É abertura perfeita para ficarmos a conhecer a personagem de Laure Calamy, um espírito livre que anda a ter um caso com o pai (Benjamin Lavernhe) de uma das alunas. É também num impulso que ela decide ir de férias para o mesmo sítio que ele e a família: fazer o Caminho de Stevenson, uma espécie de Camiño de Santiago, mas que recria o percurso que, em tempos, o escritor Robert Louis Stevenson fez para espairecer (e para reflectir sobre a sua relação com uma mulher casada, que viria a ser a sua esposa mais tarde – estão a ver a relação?). E Calamy até decide faze-lo de burro, como o próprio Stevenson fez, e que apenas os caminheiros mais hardcore fazem.
Tal como alguém diz às tantas, parafraseando a máxima de qualquer road movie, o que interessa aqui não é o destino, mas antes o caminho. E Laure Calamy vai passar muito tempo sozinha, juntamente com o seu burro Patrick (que, como todos os burros, letra momentos em que é muito fofinho com outros em que é extremamente teimoso), o que permitirá pensar sobre a vida, sobre a relação com um homem casado e sobre o seu futuro. Pelo meio conhecerá outros caminhantes e, claro, cruzar-se-á com a própria família de Lavernhe, que a acompanhará durante algum tempo.
Laure Calamy não é a habitual heroína de uma comédia romântica, já que estas não costumam ser moralmente reprováveis ao grande público, mas esta também não procura a sua aceitação. E é nisso que O Meu Burro, O Meu Amante e Eu tem de melhor, o de procurar um novo modelo para implementar a estrutura da comédia romântica. Existem alguns momentos em que parece que vai tombar definitivamente na comédia de domingo à tarde, mas também isso consegue evitar, às vezes de forma mais involuntária do que voluntária (aparentemente).

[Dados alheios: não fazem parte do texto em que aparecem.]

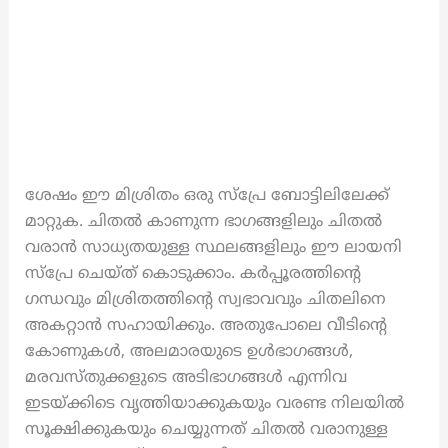
ശേഷം ഈ മിശ്രിതം ഒരു സ്പ്രേ ബോട്ടിലിലേക്ക്
മാറ്റുക. ചിതൽ കാണുന്ന ഭാഗങ്ങളിലും ചിതൽ
വരാൻ സാധ്യതയുള്ള സ്ഥലങ്ങളിലും ഈ ലായനി
സ്പ്രേ ചെയ്ത് കൊടുക്കാം. കർപ്പൂരത്തിന്റെ
ഗന്ധവും മിശ്രിതത്തിന്റെ സ്വഭാവവും ചിതലിനെ
അകറ്റാൻ സഹായിക്കും. അതുപോലെ വീടിന്റെ
കോണുകൾ, അലമാരയുടെ ഉൾഭാഗങ്ങൾ,
മരവസ്തുക്കളുടെ അടിഭാഗങ്ങൾ എന്നിവ
ഇടയ്ക്കിടെ വൃത്തിയാക്കുകയും വരണ്ട നിലയിൽ
സൂക്ഷിക്കുകയും ചെയ്യുന്നത് ചിതൽ വരാനുള്ള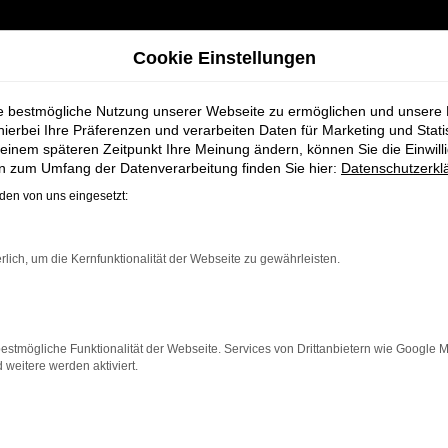
Cookie Einstellungen
ie bestmögliche Nutzung unserer Webseite zu ermöglichen und unsere
hierbei Ihre Präferenzen und verarbeiten Daten für Marketing und Stati
einem späteren Zeitpunkt Ihre Meinung ändern, können Sie die Einwillig
en zum Umfang der Datenverarbeitung finden Sie hier:
Datenschutzerkl
en von uns eingesetzt:
ahrzeug-Showro
rlich, um die Kernfunktionalität der Webseite zu gewährleisten.
estmögliche Funktionalität der Webseite. Services von Drittanbietern wie Google 
eitere werden aktiviert.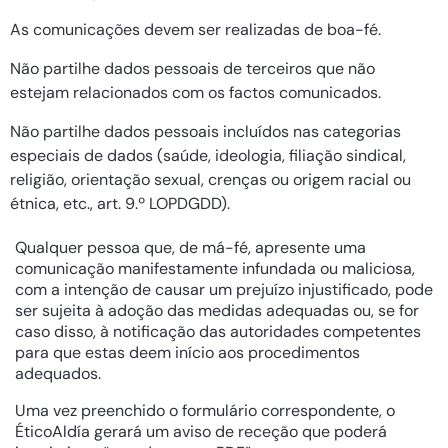
As comunicações devem ser realizadas de boa-fé.
Não partilhe dados pessoais de terceiros que não
estejam relacionados com os factos comunicados.
Não partilhe dados pessoais incluídos nas categorias
especiais de dados (saúde, ideologia, filiação sindical,
religião, orientação sexual, crenças ou origem racial ou
étnica, etc., art. 9.º LOPDGDD).
Qualquer pessoa que, de má-fé, apresente uma
comunicação manifestamente infundada ou maliciosa,
com a intenção de causar um prejuízo injustificado, pode
ser sujeita à adoção das medidas adequadas ou, se for
caso disso, à notificação das autoridades competentes
para que estas deem início aos procedimentos
adequados.
Uma vez preenchido o formulário correspondente, o
ÉticoAldía gerará um aviso de receção que poderá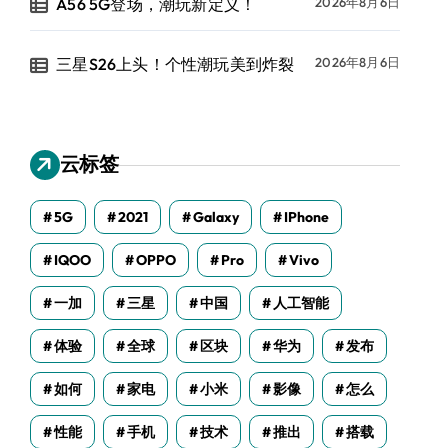
A56 5G登场，潮玩新定义！
2026年8月6日
三星S26上头！个性潮玩美到炸裂
2026年8月6日
云标签
5G
2021
Galaxy
IPhone
IQOO
OPPO
Pro
Vivo
一加
三星
中国
人工智能
体验
全球
区块
华为
发布
如何
家电
小米
影像
怎么
性能
手机
技术
推出
搭载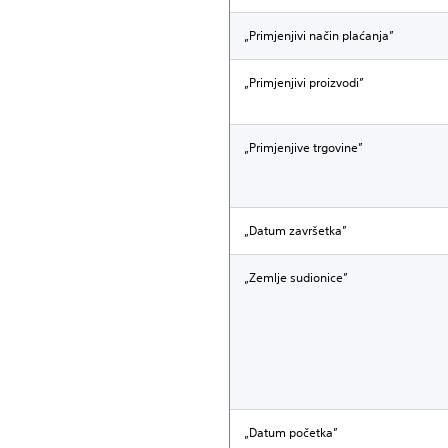
„Primjenjivi način plaćanja”
„Primjenjivi proizvodi”
„Primjenjive trgovine”
„Datum završetka”
„Zemlje sudionice”
„Datum početka”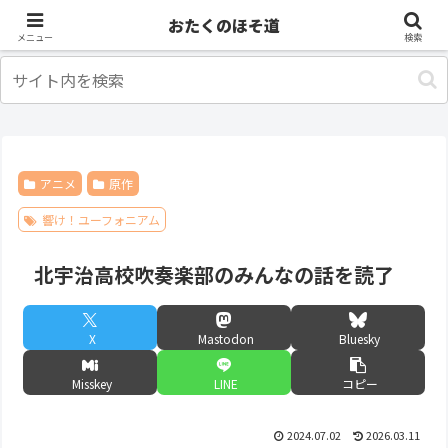
アニメ
出張・旅行
おたくのほそ道
メニュー
検索
アニメ
原作
響け！ユーフォニアム
北宇治高校吹奏楽部のみんなの話を読了
X
Mastodon
Bluesky
Misskey
LINE
コピー
2024.07.02
2026.03.11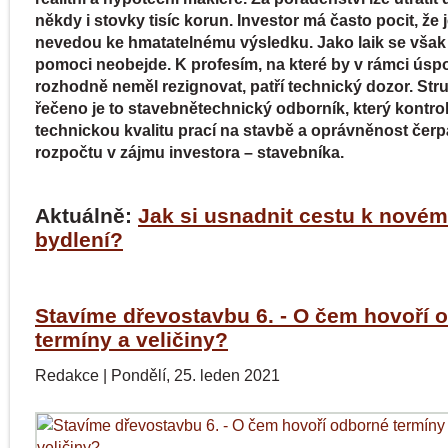
někdy i stovky tisíc korun. Investor má často pocit, že 
nevedou ke hmatatelnému výsledku. Jako laik se však 
pomoci neobejde. K profesím, na které by v rámci úsp
rozhodně neměl rezignovat, patří technický dozor. Str
řečeno je to stavebnětechnický odborník, který kontro
technickou kvalitu prací na stavbě a oprávněnost čerp
rozpočtu v zájmu investora – stavebníka.
Aktuálně:
Jak si usnadnit cestu k nové
bydlení?
Stavíme dřevostavbu 6. - O čem hovoří 
termíny a veličiny?
Redakce
|
Pondělí, 25. leden 2021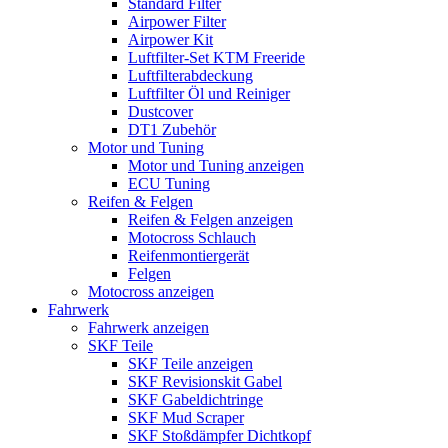
Standard Filter
Airpower Filter
Airpower Kit
Luftfilter-Set KTM Freeride
Luftfilterabdeckung
Luftfilter Öl und Reiniger
Dustcover
DT1 Zubehör
Motor und Tuning
Motor und Tuning anzeigen
ECU Tuning
Reifen & Felgen
Reifen & Felgen anzeigen
Motocross Schlauch
Reifenmontiergerät
Felgen
Motocross anzeigen
Fahrwerk
Fahrwerk anzeigen
SKF Teile
SKF Teile anzeigen
SKF Revisionskit Gabel
SKF Gabeldichtringe
SKF Mud Scraper
SKF Stoßdämpfer Dichtkopf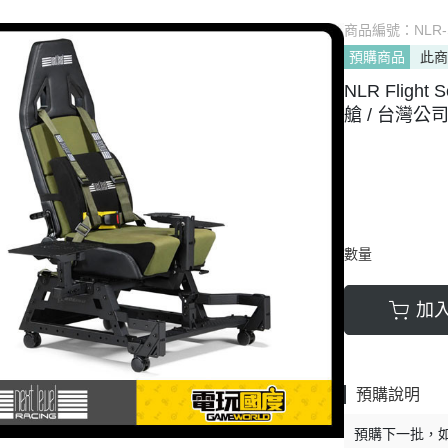
他TV Game主機
✅ PSV 卡匣
⭐ 直驅方向盤相關
商品編號：
NLR-
DS系列 掌機
✅ 3DS 卡匣
✅ 賽車架 相關
預購商品
此
SV系列 掌機
✅ 其他遊戲
✅ 飛行模擬 相關
NLR Flight S
艙 / 台灣公司貨
他 掌機
✅ PS3 遊戲
✅ 賽車 飛行支架 
🗺️ 賽道、模組 相
數量
加
預購說明
預購下一批，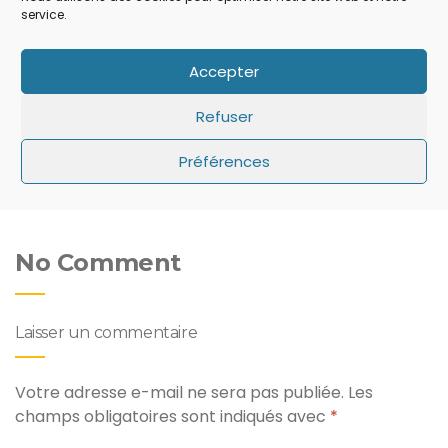
service.
Accepter
|
IPHONE
IPAD
IPHONE
iOS 14: Apple a ajouté un
iOS: que faire si le
Refuser
bouton secret qui a
minuteur ne s’affiche pas
échappé à tout le monde
sur l’écran de verrouillage
Préférences
!
?
No Comment
Laisser un commentaire
Votre adresse e-mail ne sera pas publiée.
Les
champs obligatoires sont indiqués avec
*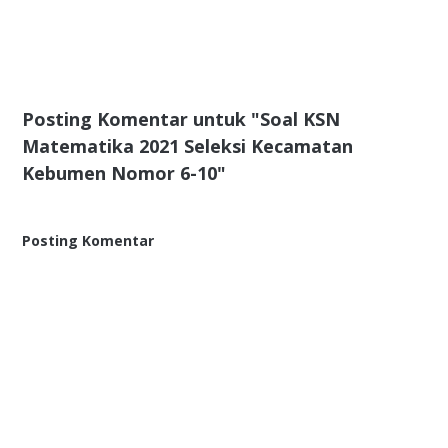
Posting Komentar untuk "Soal KSN
Matematika 2021 Seleksi Kecamatan
Kebumen Nomor 6-10"
Posting Komentar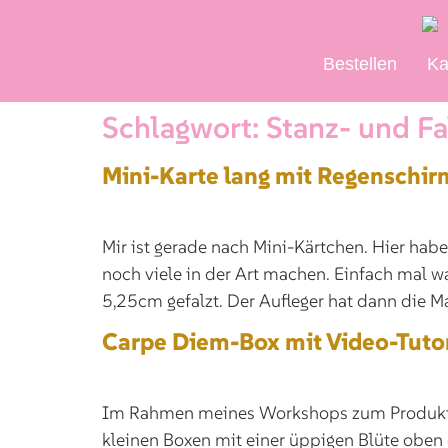
Bestellen
Ka
Schlagwort:
Stanz- und Fa
Mini-Karte lang mit Regenschi
Mir ist gerade nach Mini-Kärtchen. Hier ha
noch viele in der Art machen. Einfach mal w
5,25cm gefalzt. Der Aufleger hat dann die M
Carpe Diem-Box mit Video-Tutor
Im Rahmen meines Workshops zum Produktpak
kleinen Boxen mit einer üppigen Blüte oben 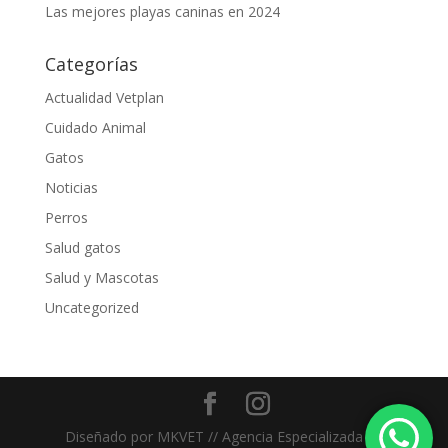
Las mejores playas caninas en 2024
Categorías
Actualidad Vetplan
Cuidado Animal
Gatos
Noticias
Perros
Salud gatos
Salud y Mascotas
Uncategorized
Diseñado por MKVET // Agencia Especializada en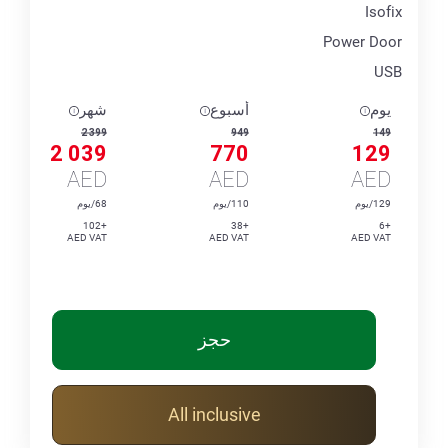
Isofix
Power Door
USB
يوم
أسبوع
شهر
2 399
949
149
2 039
770
129
AED
AED
AED
129/يوم
110/يوم
68/يوم
+102
+38
+6
AED VAT
AED VAT
AED VAT
حجز
All inclusive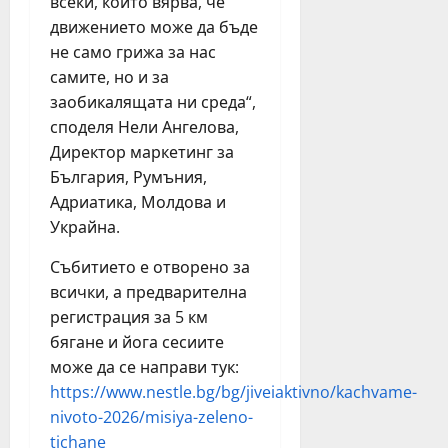
всеки, който вярва, че
движението може да бъде
не само грижа за нас
самите, но и за
заобикалящата ни среда“,
споделя Нели Ангелова,
Директор маркетинг за
България, Румъния,
Адриатика, Молдова и
Украйна.
Събитието е отворено за
всички, а предварителна
регистрация за 5 км
бягане и йога сесиите
може да се направи тук:
https://www.nestle.bg/bg/jiveiaktivno/kachvame-
nivoto-2026/misiya-zeleno-
tichane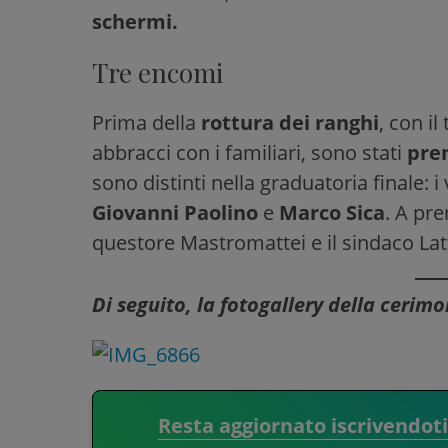
schermi.
Tre encomi
Prima della
rottura dei ranghi
, con il
abbracci con i familiari, sono stati
prem
sono distinti nella graduatoria finale: i 
Giovanni Paolino
e
Marco Sica
. A pre
questore Mastromattei e il sindaco Lat
Di seguito, la fotogallery della cerim
Resta aggiornato iscrivendot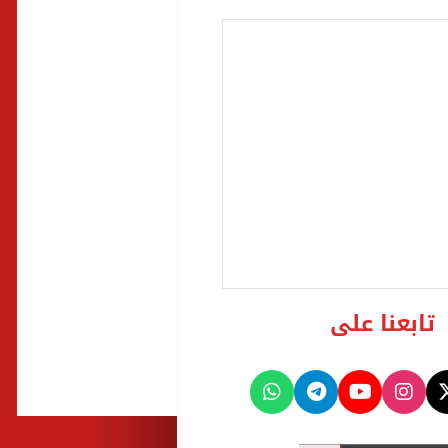
تابعنا على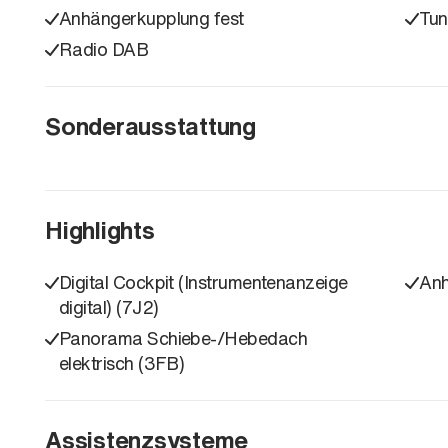
Anhängerkupplung fest
Tun
Radio DAB
Sonderausstattung
Highlights
Digital Cockpit (Instrumentenanzeige
Anh
digital) (7J2)
Panorama Schiebe-/Hebedach
elektrisch (3FB)
Assistenzsysteme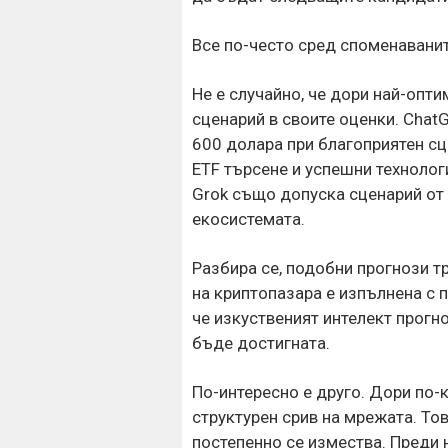
Все по-често сред споменаванит
Не е случайно, че дори най-опт
сценарий в своите оценки. Cha
600 долара при благоприятен сц
ETF търсене и успешни технологи
Grok също допуска сценарий от
екосистемата.
Разбира се, подобни прогнози т
на криптопазара е изпълнена с 
че изкуственият интелект прогно
бъде достигната.
По-интересно е друго. Дори по
структурен срив на мрежата. То
постепенно се измества. Преди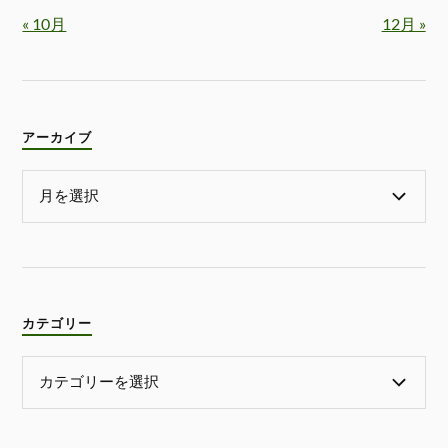
« 10月
12月 »
アーカイブ
カテゴリー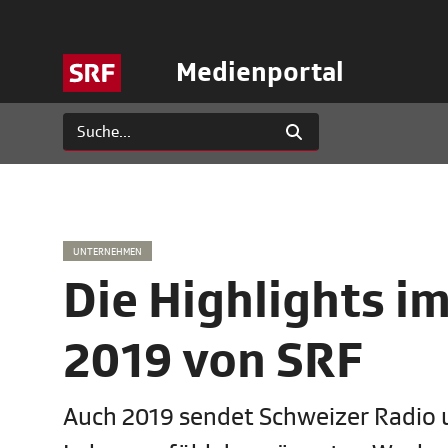
Medienportal
UNTERNEHMEN
Die Highlights
2019 von SRF
Auch 2019 sendet Schweizer Radio 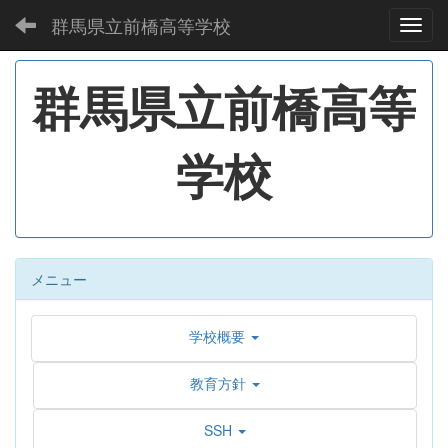
群馬県立前橋高等学校
Toggl
群馬県立前橋高等
学校
メニュー
学校概要
教育方針
SSH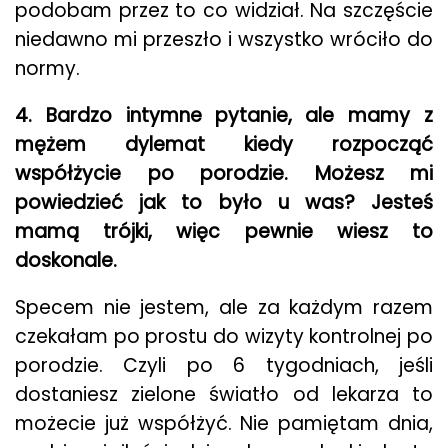
podobam przez to co widział. Na szczęście
niedawno mi przeszło i wszystko wróciło do
normy.
4. Bardzo intymne pytanie, ale mamy z
mężem dylemat kiedy rozpocząć
współżycie po porodzie. Możesz mi
powiedzieć jak to było u was? Jesteś
mamą trójki, więc pewnie wiesz to
doskonale.
Specem nie jestem, ale za każdym razem
czekałam po prostu do wizyty kontrolnej po
porodzie. Czyli po 6 tygodniach, jeśli
dostaniesz zielone światło od lekarza to
możecie już współżyć. Nie pamiętam dnia,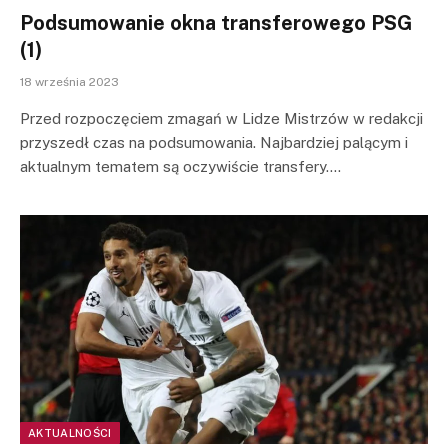
Podsumowanie okna transferowego PSG
(1)
18 września 2023
Przed rozpoczęciem zmagań w Lidze Mistrzów w redakcji
przyszedł czas na podsumowania. Najbardziej palącym i
aktualnym tematem są oczywiście transfery.…
AKTUALNOŚCI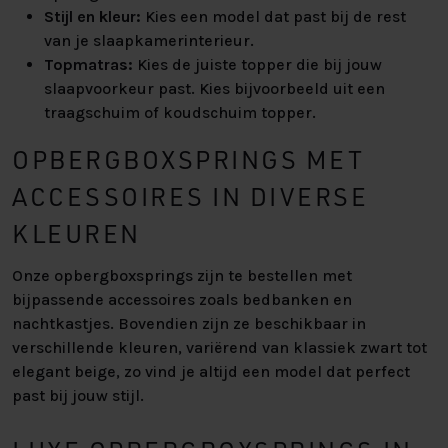
Stijl en kleur:
Kies een model dat past bij de rest
van je slaapkamerinterieur.
Topmatras:
Kies de juiste topper die bij jouw
slaapvoorkeur past. Kies bijvoorbeeld uit een
traagschuim of koudschuim topper.
OPBERGBOXSPRINGS MET
ACCESSOIRES IN DIVERSE
KLEUREN
Onze opbergboxsprings zijn te bestellen met
bijpassende accessoires zoals bedbanken en
nachtkastjes. Bovendien zijn ze beschikbaar in
verschillende kleuren, variërend van klassiek zwart tot
elegant beige, zo vind je altijd een model dat perfect
past bij jouw stijl.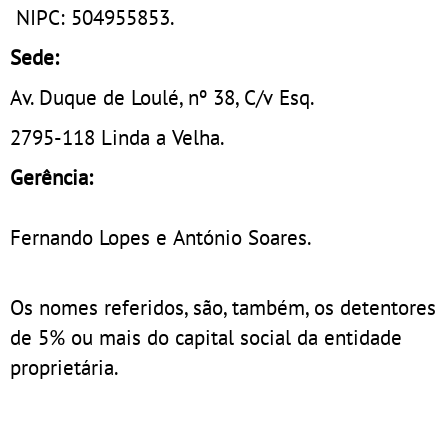
NIPC: 504955853.
Sede:
Av. Duque de Loulé, nº 38, C/v Esq.
2795-118 Linda a Velha.
Gerência:
Fernando Lopes e António Soares.
Os nomes referidos, são, também, os detentores
de 5% ou mais do capital social da entidade
proprietária.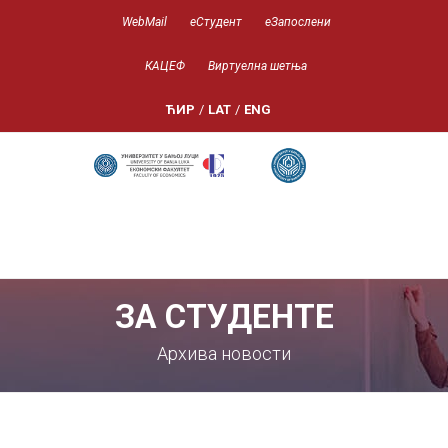
WebMail
еСтудент
еЗапослени
КАЦЕФ
Виртуелна шетња
ЋИР
/
LAT
/
ENG
ЗА СТУДЕНТЕ
Архива новости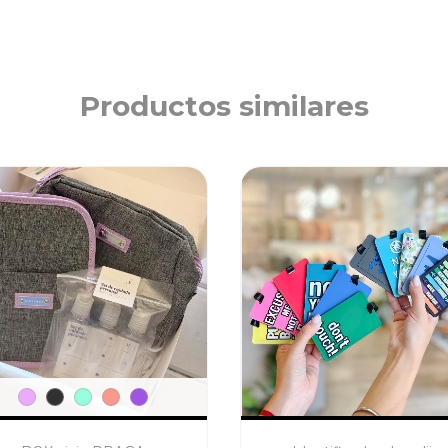
Productos similares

No último acto, quando as coisas começam a alterar-se e a personagem de Laure Calamy começa a perceber que também ela necessita de uma mudança, o próprio filme começa a transformar-se lentamente num western: as montanhas das Cevenas começa a dar lugar a paisagens mais abertas que podiam ser as pradarias que John Wayne percorreu sem fim, os símbolos do género começam a estar todos lá (o burro em vez do cavalo, é certo, mas o poncho de Calamy não é inocente) e até a tradução do título em português vai buscar algo de western spaghetti, influenciado pela canção homónima que Dean Martin e Ricky Nelson cantam em Rio Bravo e que marca o fim do filme. O Meu Burro, O Meu Amante e Eu é um filme simpático e levemente esquecível, mas que é simultaneamente um sólido Double Cheeseburger, com alguns pedaços bem passados onde ferrar o dente.